The following quote is one portion of his wider argument and so a little less ambitious; here he merely makes a good point about doing research wisely in a situation of an enormous amount of digitized metadata.
After going back and reading his entire essay, I must admit that I feel a bit silly only posting a portion of it here. Abbott's whole point is that students and young scholars with whom he has worked lack many basic skills for reading and research, and the thrust of his thesis is against the sort of discrete soundbyte and linking that I'm doing here. I would recommend strongly that you follow the above link and read his complete paper, at which point the following excerpt will really become a rather minor detail in comparison. It was, however, the anecdote that interested me in the full paper, so I suppose there's not too much harm in re-posting it here:
[A student] decided to write on the ways the US government gives out money, in particular about block grants. And he had found interesting material in Lexis/Nexis. He told us the idea of block grants went back far further than we thought. It wasn't just a Reagan invention, it went back to the 1930s. The only problem was that there was plenty of material in the 1980s, the 1970s, the 1960s, the 1940s and the 1930s, but nothing in the 1950s. Try as he would, Brian couldn't find anything.
[...] First he found a 1950s congressional speech sure to contain the phrase "block grant." Then he read the actual document and - sure enough - found the phrase. So it OUGHT to be found by the keyword query "block grant." And he ascertained that the keyword "grant" would locate this document, but the keyword "block" would not. So he tried various misspellings: black, blank, plonk, prank, blink, and so on. He hit paydirt with "blook." It turned out "blook grant" returned dozens of documents form the 1950s, all of which had in them the phrase "block grant." "Blook grant" of course, was an optical character recognition error. And it turned out, Brian discovered triumphantly, that the Federal government had changed its font around 1950. So the OCR algorithms, which are AI based, trained themselves on the old font, and then couldn't read the new font when it showed up. [...]

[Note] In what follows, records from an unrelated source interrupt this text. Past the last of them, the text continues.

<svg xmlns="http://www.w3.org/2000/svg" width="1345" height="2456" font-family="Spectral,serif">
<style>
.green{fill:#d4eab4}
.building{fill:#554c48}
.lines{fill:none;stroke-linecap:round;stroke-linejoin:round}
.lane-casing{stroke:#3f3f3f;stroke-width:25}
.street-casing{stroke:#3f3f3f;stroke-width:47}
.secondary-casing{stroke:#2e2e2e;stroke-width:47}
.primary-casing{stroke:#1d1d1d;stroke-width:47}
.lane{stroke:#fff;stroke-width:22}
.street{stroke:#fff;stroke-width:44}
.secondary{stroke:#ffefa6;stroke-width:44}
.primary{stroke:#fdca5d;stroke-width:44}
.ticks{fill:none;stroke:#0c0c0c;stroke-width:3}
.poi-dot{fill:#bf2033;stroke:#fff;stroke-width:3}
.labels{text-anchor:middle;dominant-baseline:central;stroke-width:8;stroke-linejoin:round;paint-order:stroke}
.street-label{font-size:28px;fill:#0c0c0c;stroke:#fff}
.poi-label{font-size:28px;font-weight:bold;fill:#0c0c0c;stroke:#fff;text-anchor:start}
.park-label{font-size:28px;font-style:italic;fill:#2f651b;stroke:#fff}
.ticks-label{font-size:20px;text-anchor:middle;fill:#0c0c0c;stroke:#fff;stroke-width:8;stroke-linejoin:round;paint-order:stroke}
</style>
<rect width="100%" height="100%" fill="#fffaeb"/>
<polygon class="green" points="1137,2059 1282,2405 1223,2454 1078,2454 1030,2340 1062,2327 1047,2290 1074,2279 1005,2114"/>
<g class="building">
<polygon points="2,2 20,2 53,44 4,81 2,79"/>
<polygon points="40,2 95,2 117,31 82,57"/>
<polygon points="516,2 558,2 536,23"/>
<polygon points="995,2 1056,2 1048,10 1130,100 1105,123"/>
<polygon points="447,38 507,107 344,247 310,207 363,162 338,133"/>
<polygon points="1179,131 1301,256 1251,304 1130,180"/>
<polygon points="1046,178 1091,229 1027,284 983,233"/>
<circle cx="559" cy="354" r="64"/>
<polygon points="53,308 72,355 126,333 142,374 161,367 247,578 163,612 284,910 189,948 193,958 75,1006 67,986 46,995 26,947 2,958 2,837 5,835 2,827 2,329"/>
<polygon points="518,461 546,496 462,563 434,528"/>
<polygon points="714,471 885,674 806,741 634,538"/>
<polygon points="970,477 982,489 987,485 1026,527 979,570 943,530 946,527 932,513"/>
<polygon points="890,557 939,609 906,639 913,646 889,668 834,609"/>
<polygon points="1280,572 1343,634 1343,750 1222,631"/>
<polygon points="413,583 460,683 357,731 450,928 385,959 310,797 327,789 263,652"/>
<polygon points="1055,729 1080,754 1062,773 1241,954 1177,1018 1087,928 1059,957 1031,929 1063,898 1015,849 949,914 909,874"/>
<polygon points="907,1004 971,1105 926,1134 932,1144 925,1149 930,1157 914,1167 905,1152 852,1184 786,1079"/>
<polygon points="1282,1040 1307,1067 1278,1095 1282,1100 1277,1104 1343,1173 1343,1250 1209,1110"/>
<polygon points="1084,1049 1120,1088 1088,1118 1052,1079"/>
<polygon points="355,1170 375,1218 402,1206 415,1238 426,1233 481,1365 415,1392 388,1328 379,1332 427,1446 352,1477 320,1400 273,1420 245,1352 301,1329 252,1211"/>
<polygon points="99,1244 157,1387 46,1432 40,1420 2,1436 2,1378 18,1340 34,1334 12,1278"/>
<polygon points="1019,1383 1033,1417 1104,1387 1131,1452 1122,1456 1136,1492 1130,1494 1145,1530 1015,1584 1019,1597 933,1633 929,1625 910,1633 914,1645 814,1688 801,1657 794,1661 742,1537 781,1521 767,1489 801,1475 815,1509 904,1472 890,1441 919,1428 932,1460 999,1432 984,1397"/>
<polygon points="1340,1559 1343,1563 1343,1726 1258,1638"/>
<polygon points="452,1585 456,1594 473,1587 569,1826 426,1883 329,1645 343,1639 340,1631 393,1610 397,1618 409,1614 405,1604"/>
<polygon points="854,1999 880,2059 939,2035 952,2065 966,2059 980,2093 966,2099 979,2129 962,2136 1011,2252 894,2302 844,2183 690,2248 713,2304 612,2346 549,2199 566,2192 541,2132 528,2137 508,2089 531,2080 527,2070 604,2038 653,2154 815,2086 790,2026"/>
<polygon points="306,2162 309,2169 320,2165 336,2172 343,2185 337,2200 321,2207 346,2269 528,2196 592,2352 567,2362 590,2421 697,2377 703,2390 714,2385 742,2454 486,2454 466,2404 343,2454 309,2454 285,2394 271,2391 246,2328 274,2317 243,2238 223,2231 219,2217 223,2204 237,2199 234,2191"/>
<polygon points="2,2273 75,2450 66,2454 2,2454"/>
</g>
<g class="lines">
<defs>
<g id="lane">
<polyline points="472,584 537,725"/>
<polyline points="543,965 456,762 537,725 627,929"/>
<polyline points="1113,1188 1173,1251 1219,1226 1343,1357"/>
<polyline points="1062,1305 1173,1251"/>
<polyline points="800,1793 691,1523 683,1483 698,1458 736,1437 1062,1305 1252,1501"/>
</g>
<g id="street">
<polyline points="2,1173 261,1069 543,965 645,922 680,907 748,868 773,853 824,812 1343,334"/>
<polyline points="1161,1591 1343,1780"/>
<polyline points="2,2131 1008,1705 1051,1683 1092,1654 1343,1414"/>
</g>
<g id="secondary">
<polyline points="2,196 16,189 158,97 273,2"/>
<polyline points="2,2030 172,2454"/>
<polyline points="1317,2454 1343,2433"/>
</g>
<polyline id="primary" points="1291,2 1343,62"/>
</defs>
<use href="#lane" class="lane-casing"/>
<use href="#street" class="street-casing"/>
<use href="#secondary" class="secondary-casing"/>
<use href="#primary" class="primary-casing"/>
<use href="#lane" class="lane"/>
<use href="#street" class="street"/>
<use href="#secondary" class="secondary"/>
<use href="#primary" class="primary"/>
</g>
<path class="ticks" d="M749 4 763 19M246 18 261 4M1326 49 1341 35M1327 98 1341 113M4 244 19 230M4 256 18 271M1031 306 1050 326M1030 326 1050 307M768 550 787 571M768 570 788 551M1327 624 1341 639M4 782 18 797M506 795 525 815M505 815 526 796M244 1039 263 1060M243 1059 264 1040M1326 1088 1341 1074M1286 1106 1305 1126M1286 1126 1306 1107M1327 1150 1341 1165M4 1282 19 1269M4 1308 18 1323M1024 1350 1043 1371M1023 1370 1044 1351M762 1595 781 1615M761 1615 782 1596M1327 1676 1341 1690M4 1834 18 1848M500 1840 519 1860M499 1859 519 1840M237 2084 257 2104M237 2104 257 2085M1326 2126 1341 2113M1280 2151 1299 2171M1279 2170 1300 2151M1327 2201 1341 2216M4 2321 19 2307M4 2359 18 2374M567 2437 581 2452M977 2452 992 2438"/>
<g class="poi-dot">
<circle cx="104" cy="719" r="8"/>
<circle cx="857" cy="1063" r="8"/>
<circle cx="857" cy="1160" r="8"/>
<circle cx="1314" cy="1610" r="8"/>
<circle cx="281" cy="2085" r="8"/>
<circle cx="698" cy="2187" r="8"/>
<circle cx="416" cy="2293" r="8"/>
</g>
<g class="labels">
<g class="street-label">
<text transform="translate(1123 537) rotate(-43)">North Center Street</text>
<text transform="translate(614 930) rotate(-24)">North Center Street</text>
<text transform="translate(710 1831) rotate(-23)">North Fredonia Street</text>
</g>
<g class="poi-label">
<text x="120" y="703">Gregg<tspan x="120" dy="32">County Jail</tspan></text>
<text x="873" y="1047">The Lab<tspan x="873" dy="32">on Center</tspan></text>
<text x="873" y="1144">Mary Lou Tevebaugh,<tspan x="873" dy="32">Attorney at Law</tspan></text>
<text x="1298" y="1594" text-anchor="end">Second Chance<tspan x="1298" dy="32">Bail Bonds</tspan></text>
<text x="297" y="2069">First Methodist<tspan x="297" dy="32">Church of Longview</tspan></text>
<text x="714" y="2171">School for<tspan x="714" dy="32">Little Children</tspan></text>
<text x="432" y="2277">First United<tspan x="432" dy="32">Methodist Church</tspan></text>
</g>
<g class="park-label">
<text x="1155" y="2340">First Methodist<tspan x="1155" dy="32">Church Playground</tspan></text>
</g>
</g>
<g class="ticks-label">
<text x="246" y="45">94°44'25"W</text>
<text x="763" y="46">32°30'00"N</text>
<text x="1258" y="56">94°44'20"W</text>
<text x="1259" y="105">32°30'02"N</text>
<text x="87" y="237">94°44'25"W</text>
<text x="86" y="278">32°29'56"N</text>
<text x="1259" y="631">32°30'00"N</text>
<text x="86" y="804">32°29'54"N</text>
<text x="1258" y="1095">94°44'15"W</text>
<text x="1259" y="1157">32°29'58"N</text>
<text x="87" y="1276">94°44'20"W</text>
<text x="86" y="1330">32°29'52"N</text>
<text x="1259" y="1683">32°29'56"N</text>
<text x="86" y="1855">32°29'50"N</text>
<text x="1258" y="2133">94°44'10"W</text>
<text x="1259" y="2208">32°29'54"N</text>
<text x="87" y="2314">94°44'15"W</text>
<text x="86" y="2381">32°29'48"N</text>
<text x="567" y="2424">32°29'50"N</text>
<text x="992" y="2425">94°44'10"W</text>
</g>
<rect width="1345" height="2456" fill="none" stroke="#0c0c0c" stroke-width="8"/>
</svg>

But it was news to the students that the electronic tools are not perfection. They had no idea that however comprehensive they may be, they are generally less accurate than the print sources that preceded them. Even less did they suspect that those inaccuracies could be systematic. Somewhere out there, they now realized, some idiot is writing a paper on how the concept of block grants disappeared from American political discourse in the 1950s. It is the fear of becoming that idiot that baptized them as serious library researchers.
Again (and now with the benefit of a bold-faced warning about becoming that idiot), please read the whole paper.